There are different activities relating to students from their enrollment, eligibility, actual admission. The fifth and sixth semesters are university exams. But, in the first four semesters, an enrollment has to be done by the college. The student enrolls and it’s called a Permanent Registration Number. Sometimes, colleges take time to register the student and when it comes to the fifth semester, the PRN number is generated. At that time, the university may come to know that the number is not generated or that internal marks which are supposed to be relevant to the university before the theory exam is conducted have not been sent… So, for arresting these problems, we started a system in terms of enrollment up to registration in a totally revised manner. Now, we have been able to link those two things which were missing earlier. We are going towards automation, which is end-to-end software.

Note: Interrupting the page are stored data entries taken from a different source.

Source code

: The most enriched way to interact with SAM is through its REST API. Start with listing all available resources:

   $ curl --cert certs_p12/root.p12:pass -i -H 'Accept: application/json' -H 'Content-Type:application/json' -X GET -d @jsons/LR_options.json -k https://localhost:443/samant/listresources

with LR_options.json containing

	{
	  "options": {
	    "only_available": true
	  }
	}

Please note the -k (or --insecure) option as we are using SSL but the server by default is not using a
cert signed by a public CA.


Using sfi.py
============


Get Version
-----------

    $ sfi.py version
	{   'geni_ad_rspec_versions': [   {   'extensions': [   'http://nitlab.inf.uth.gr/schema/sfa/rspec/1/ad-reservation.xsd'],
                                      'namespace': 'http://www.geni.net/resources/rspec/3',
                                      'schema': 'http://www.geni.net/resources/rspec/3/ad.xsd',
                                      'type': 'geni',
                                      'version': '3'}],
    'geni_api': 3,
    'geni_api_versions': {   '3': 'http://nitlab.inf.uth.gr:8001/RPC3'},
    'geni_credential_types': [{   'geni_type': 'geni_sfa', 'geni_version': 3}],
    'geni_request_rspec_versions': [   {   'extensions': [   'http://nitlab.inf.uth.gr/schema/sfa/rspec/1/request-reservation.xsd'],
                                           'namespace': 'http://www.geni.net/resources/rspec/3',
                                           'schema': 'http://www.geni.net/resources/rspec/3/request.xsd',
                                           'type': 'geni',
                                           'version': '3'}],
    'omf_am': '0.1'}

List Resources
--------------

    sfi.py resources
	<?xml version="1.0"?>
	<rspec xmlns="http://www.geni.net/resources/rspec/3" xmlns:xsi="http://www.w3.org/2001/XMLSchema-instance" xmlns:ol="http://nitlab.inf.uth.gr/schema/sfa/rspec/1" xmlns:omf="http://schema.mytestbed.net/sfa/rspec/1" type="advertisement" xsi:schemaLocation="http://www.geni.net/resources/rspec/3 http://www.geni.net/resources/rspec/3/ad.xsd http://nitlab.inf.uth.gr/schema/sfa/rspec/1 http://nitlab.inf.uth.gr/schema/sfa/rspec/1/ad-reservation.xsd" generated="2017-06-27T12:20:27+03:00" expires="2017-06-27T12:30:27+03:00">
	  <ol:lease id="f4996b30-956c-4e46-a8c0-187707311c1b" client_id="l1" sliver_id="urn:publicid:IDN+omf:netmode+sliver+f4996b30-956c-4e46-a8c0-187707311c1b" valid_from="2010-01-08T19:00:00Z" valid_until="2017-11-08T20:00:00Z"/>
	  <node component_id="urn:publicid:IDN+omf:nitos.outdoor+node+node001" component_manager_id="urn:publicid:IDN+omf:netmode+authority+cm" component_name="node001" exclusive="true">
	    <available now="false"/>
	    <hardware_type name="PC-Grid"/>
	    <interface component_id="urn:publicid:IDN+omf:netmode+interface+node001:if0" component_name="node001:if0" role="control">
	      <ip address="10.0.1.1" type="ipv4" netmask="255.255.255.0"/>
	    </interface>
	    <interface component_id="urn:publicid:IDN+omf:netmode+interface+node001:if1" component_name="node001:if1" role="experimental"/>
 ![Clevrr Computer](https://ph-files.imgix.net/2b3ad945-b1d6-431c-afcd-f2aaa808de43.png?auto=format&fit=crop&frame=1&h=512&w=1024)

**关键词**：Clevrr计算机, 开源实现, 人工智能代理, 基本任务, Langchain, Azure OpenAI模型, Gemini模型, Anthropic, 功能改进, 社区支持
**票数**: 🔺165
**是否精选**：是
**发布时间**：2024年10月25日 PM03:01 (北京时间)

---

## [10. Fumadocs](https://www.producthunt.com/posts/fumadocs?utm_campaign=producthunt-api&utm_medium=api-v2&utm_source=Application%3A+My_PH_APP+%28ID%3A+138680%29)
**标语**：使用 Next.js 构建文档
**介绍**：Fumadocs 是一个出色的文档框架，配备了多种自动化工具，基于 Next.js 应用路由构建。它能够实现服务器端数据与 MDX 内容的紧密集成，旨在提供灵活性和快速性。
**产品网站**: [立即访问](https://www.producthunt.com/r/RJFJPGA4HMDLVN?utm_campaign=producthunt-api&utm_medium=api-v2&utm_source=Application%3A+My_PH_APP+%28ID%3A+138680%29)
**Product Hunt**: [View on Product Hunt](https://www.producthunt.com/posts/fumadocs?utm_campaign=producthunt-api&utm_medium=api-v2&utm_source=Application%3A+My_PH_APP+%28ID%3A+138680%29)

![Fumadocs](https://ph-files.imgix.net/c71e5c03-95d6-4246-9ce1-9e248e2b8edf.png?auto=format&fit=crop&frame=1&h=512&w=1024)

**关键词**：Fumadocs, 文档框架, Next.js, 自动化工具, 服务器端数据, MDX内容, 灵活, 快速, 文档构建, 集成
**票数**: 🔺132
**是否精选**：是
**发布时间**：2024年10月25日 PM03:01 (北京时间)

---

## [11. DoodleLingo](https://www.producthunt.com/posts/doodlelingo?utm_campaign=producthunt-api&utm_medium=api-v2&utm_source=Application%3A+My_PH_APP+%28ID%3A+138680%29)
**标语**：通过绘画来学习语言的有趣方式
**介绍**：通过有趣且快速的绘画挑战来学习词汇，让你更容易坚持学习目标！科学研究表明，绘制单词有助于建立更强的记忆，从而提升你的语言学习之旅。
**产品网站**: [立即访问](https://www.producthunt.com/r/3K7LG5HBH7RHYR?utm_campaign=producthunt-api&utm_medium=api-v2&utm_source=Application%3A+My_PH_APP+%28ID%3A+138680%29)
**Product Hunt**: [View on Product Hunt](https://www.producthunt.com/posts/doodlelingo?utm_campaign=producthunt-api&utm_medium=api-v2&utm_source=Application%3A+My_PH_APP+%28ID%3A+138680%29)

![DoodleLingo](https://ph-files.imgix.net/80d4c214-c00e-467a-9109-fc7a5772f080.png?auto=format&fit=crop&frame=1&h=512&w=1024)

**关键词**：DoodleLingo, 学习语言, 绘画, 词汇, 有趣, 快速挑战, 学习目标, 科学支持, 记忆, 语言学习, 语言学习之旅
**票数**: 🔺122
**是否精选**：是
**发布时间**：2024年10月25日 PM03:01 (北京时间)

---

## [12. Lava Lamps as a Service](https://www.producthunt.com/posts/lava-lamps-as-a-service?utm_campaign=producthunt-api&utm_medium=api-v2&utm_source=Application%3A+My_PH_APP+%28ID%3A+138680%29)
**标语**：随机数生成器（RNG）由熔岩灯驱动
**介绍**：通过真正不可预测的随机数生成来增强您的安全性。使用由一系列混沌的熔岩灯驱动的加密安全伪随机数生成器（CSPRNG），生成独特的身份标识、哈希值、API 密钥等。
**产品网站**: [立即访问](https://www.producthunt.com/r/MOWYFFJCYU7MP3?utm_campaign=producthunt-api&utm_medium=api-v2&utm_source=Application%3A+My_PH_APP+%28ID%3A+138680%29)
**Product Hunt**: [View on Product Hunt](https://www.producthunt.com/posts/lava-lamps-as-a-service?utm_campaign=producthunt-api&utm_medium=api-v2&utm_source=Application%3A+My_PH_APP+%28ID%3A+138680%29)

Another reform we were able to do this year was changing the syllabus of all the subjects. So code numbers of each subject – there are 383 subjects in which we have changed the syllabus – have to be redone. That takes time. But within a few months, we should be able to standardise that.
Reporter 8: You met Raj Thackeray and you had said you were planning to meet Uddhav. Any inputs you have received from them?

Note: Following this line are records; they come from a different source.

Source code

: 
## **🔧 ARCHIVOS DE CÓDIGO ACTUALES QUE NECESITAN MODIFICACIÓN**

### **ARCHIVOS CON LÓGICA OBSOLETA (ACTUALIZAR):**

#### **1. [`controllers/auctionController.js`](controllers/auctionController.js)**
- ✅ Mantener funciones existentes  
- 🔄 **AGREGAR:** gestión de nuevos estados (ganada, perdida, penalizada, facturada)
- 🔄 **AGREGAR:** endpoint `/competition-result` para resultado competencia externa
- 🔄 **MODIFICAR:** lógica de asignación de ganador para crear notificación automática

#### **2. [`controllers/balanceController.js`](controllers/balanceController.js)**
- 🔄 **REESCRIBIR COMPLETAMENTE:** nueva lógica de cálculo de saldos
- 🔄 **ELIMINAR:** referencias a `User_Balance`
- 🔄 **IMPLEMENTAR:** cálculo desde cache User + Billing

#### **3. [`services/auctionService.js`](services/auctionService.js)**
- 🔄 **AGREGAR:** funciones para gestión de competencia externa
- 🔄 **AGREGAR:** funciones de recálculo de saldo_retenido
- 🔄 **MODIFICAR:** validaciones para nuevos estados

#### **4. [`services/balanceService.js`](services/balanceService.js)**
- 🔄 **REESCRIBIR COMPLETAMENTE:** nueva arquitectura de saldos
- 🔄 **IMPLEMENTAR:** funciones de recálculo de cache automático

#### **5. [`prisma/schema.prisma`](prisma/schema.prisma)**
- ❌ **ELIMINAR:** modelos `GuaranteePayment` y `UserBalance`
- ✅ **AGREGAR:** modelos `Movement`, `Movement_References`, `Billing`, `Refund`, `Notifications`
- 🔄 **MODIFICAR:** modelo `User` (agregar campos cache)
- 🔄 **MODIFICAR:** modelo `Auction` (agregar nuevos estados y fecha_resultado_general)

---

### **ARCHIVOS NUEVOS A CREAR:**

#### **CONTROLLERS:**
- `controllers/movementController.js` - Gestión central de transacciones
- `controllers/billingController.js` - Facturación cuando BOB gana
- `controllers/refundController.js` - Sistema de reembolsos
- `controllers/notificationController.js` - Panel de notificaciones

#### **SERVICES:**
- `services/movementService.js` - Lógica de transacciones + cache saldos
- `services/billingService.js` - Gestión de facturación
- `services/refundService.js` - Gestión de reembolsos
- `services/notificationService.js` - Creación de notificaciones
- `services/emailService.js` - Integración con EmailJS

Actually, it was my desire to meet every stakeholder. I personally feel those who have been my alumni and have made it big in life can contribute to the betterment of the university. There were at least seven national-level leaders whom I met in those 17 days and after taking over. Nobody noticed it, particularly the press. I had sought appointments with everybody and Uddhavji was going to meet me. Similarly, I had sent a message to Raj Thackeray to know his views on how do we improve the university or specific institutions he was associated with, like JJ School of Arts and so on.
Reporter 9: Presently in India, universities have become ideological battlegrounds. What would be your advice to students?

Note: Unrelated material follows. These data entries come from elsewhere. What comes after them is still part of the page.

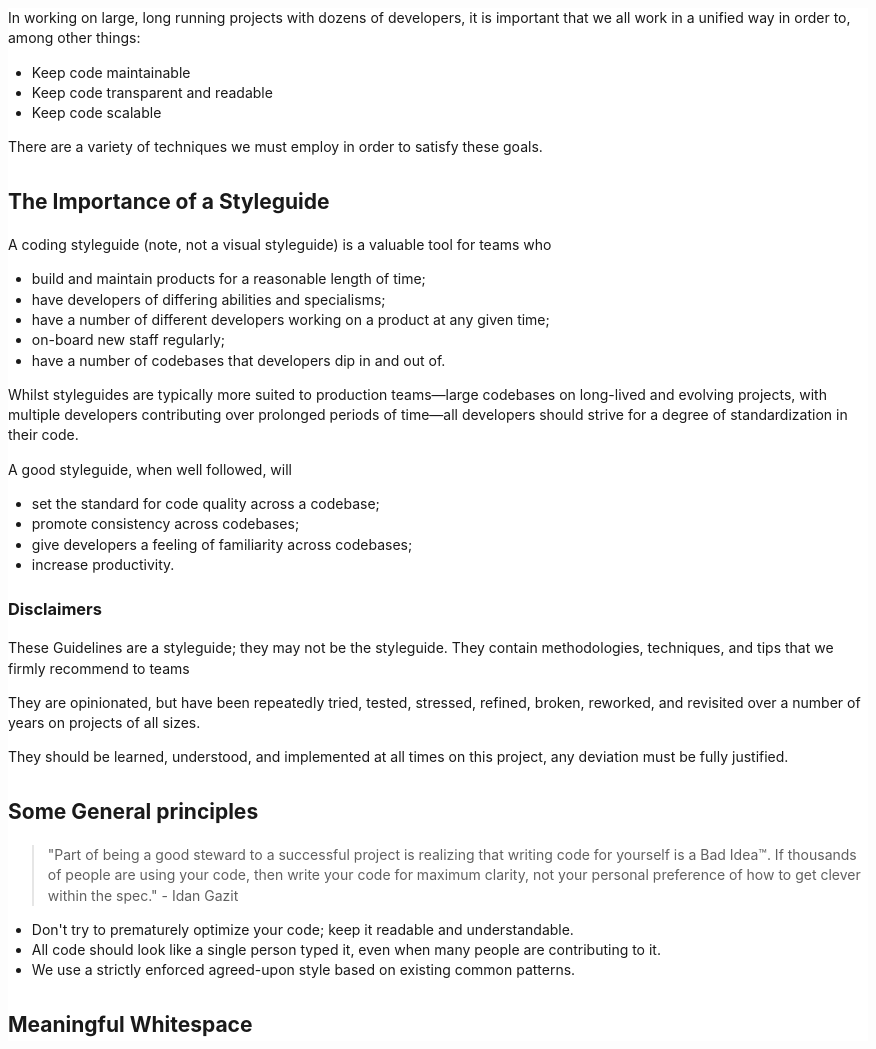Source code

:In working on large, long running projects with dozens of developers, it is
important that we all work in a unified way in order to, among other things:

- Keep code maintainable
- Keep code transparent and readable
- Keep code scalable

There are a variety of techniques we must employ in order to satisfy these
goals.


## The Importance of a Styleguide
A coding styleguide (note, not a visual styleguide) is a valuable tool for teams
who

- build and maintain products for a reasonable length of time;
- have developers of differing abilities and specialisms;
- have a number of different developers working on a product at any given time;
- on-board new staff regularly;
- have a number of codebases that developers dip in and out of.

Whilst styleguides are typically more suited to production teams—large codebases
on long-lived and evolving projects, with multiple developers contributing over
prolonged periods of time—all developers should strive for a degree of
standardization in their code.

A good styleguide, when well followed, will

- set the standard for code quality across a codebase;
- promote consistency across codebases;
- give developers a feeling of familiarity across codebases;
- increase productivity.

### Disclaimers
These Guidelines are a styleguide; they may not be the styleguide. They contain
methodologies, techniques, and tips that we firmly recommend to teams

They are opinionated, but have been repeatedly tried, tested, stressed, refined,
broken, reworked, and revisited over a number of years on projects of all sizes.

They should be learned, understood, and implemented at all times on this
project, any deviation must be fully justified.


## Some General principles

> "Part of being a good steward to a successful project is realizing that writing code for yourself is a Bad Idea™. If thousands of people are using your code, then write your code for maximum clarity, not your personal preference of how to get clever within the spec." - Idan Gazit

- Don't try to prematurely optimize your code; keep it readable and understandable.
- All code should look like a single person typed it, even when many people are contributing to it.
- We use a strictly enforced agreed-upon style based on existing common patterns.


## Meaningful Whitespace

Behaviour is an outcome of our thought process and it is driven by a particular objective. As a student leader you should not go overboard because leadership is not creating more followers, it is creating more leaders. There are many ‘Yuva Netas’ who continue to be leaders for the youth at the age of 50. Student leaders have aspirations but they cannot go overboard to accomplish these. There is nothing wrong in coming to the Vice Chancellor and pointing out the flaws in the system but if there is a reciprocation from the school administration, they should also understand that we are working for the same strata, the students.